Only problem is it’s going to be effectively every single object that I’ve applied a theme to. So (most) frames, fontstrings, buttons etc. And obviously if I ever add new objects they need to go into that function.

Actually… I think I may have just realised how to do it. Not sure if this is what you meant but I’m thinking as part of the ColourFrame (aka Set Theme) function I append the object to a themed objects table. Then I can just iterate through that and get all of them.
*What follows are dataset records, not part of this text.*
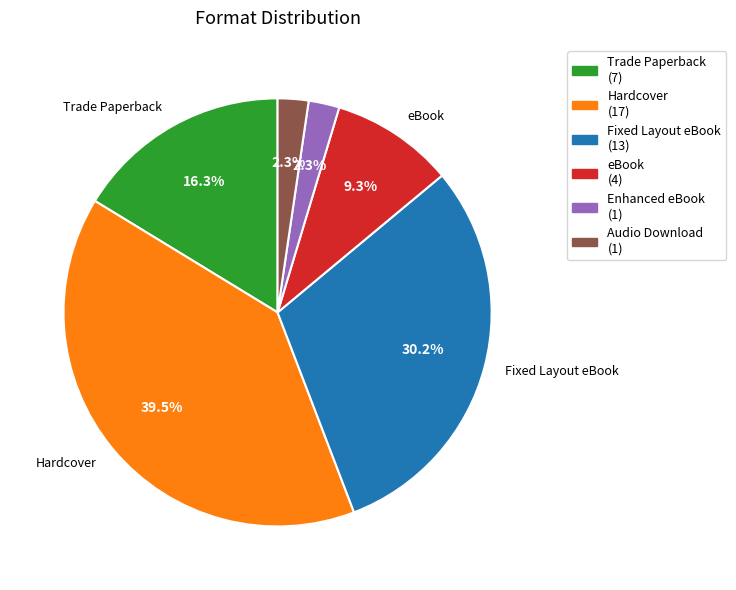

What percentage is the Fixed Layout eBook slice, to the nearest percent?

30%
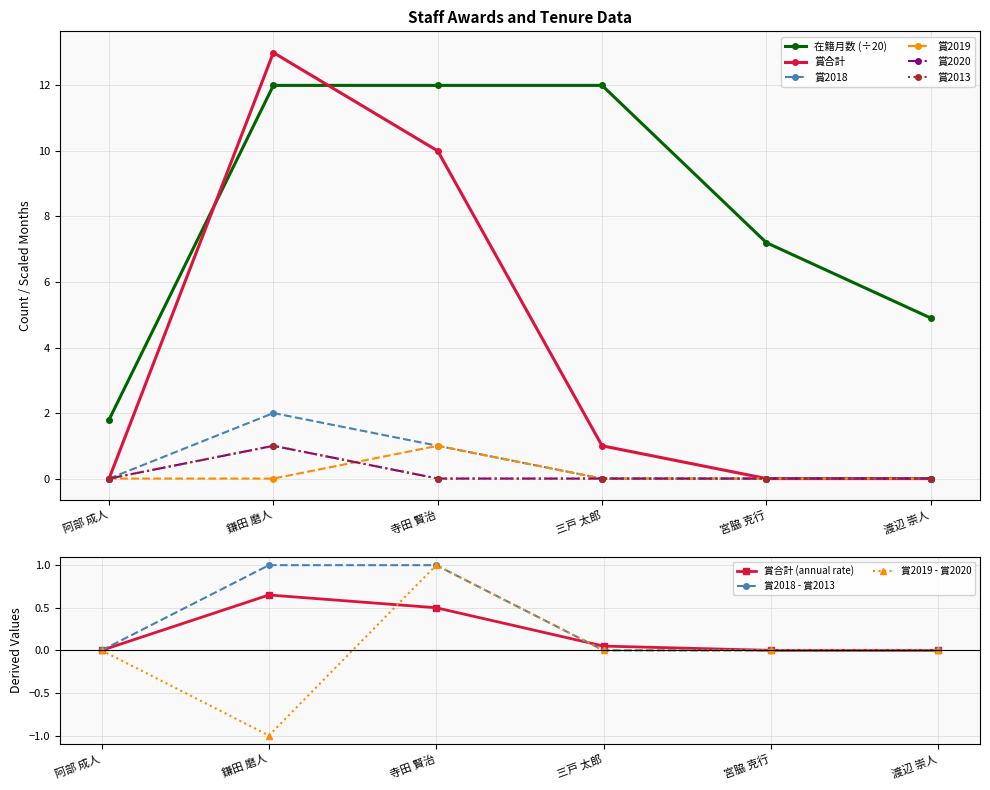

Reading left to right, transcribe all the data shown in this chart.

在籍月数: 1.8	12.0	12.0	12.0	7.2	4.9
賞合計: 0.0	13.0	10.0	1.0	0.0	0.0
賞2018: 0.0	2.0	1.0	0.0	0.0	0.0
賞2019: 0.0	0.0	1.0	0.0	0.0	0.0
賞2020: 0.0	1.0	0.0	0.0	0.0	0.0
賞2013: 0.0	1.0	0.0	0.0	0.0	0.0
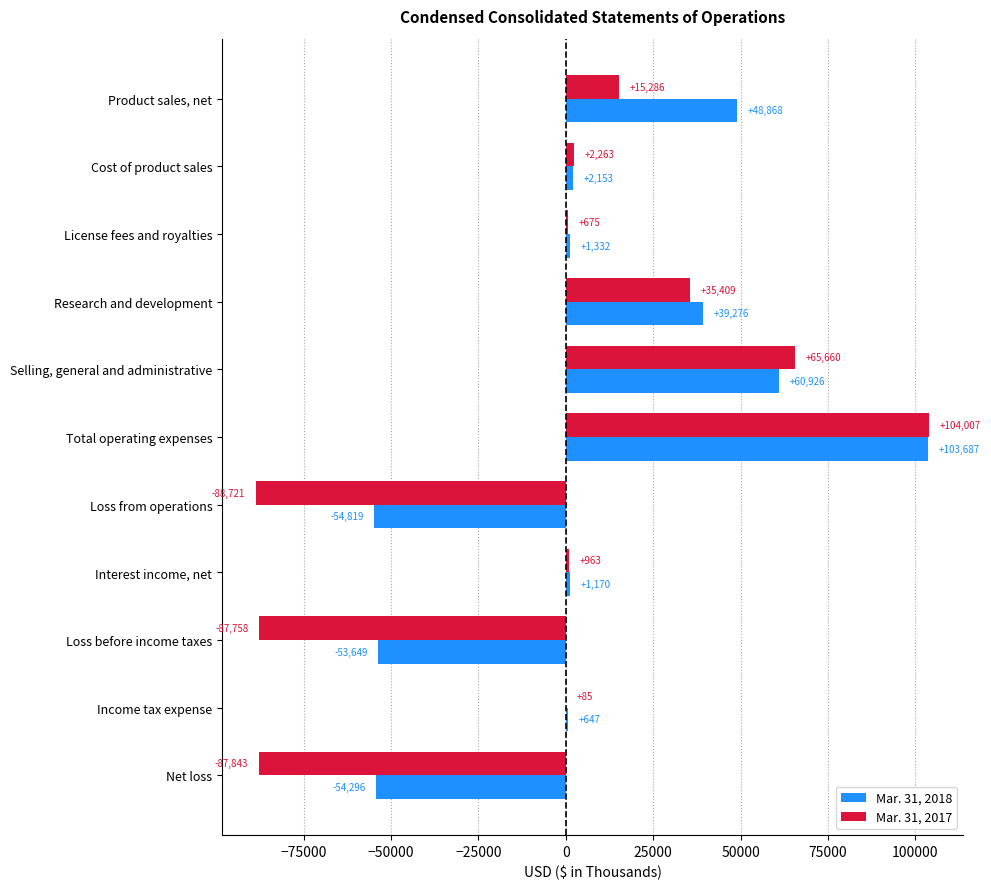

Which series has the largest total across all categories?

Mar. 31, 2018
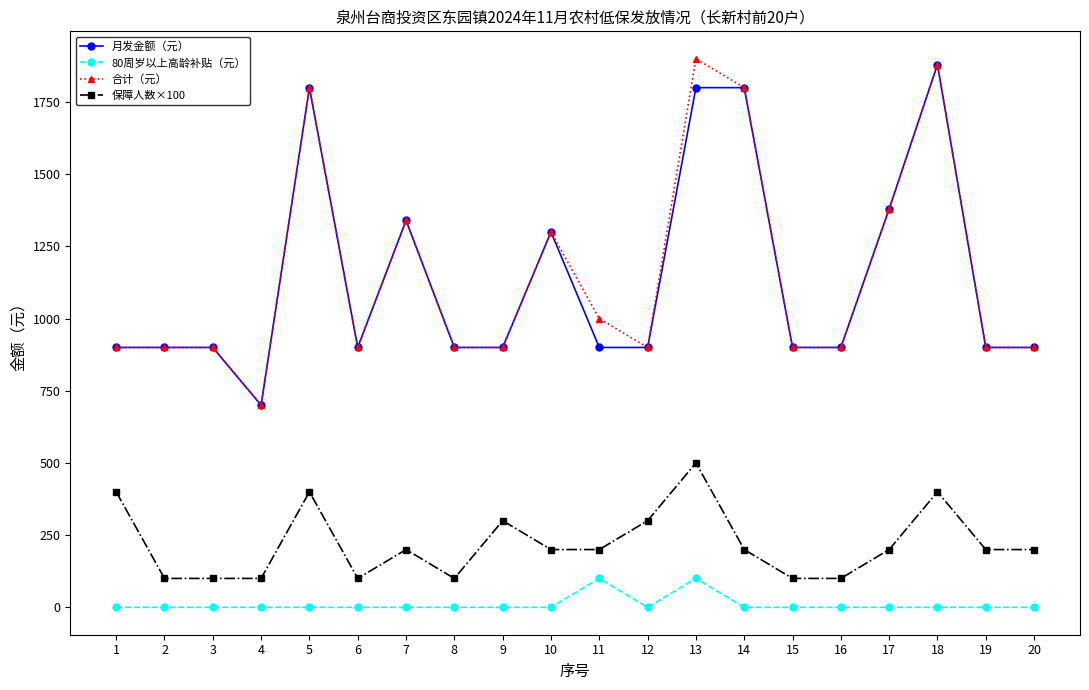

List the series in order of their peak value, highest first.

合计（元）, 月发金额（元）, 保障人数×100, 80周岁以上高龄补贴（元）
So the set theme function would look more like:

function NS.ColourFrame(Texture, Colour)
	Texture:SetColorTexture(unpack(NS.Themes[NS.CarnActiveTheme][Colour]));
	Texture.Theme = NS.Themes[NS.CarnActiveTheme][Colour];
	if NotAlreadyIn(NS.ObjectsWithThemes, Texture) then
		table.insert(NS.ObjectsWithThemes, Texture)
	end
end

I’ll have to write “NotAlreadyIn” as well, but that’s easy. Then I can just iterate through ObjectsWithThemes and set their colour whenever I need to.
edit: Fixed some mangled code

If everything is proplery parented you could use GetChildren/GetRegions and GetObjectType. But the easiest way might be to create a table of widgets to theme as they are created.

ThemeObjects = {
    FontStrings = {},
    TexturesTypeA = {},
    TexturesTypeB = {},
}

local f = CreateFrame("Frame")
local fs = f:CreateFontString(...)
tinsert(ThemeObjects.FontStrings, fs)
local border = f:CreateTexture(...)
tinsert(ThemeObjects.TexturesTypeA, border)

You can just iterate over the ThemeObject table in your SetTheme function.

You could use the same method but keep a table of themed child frames and regions on each parent frame.

One way or another you should know the widgets your addon “owns”.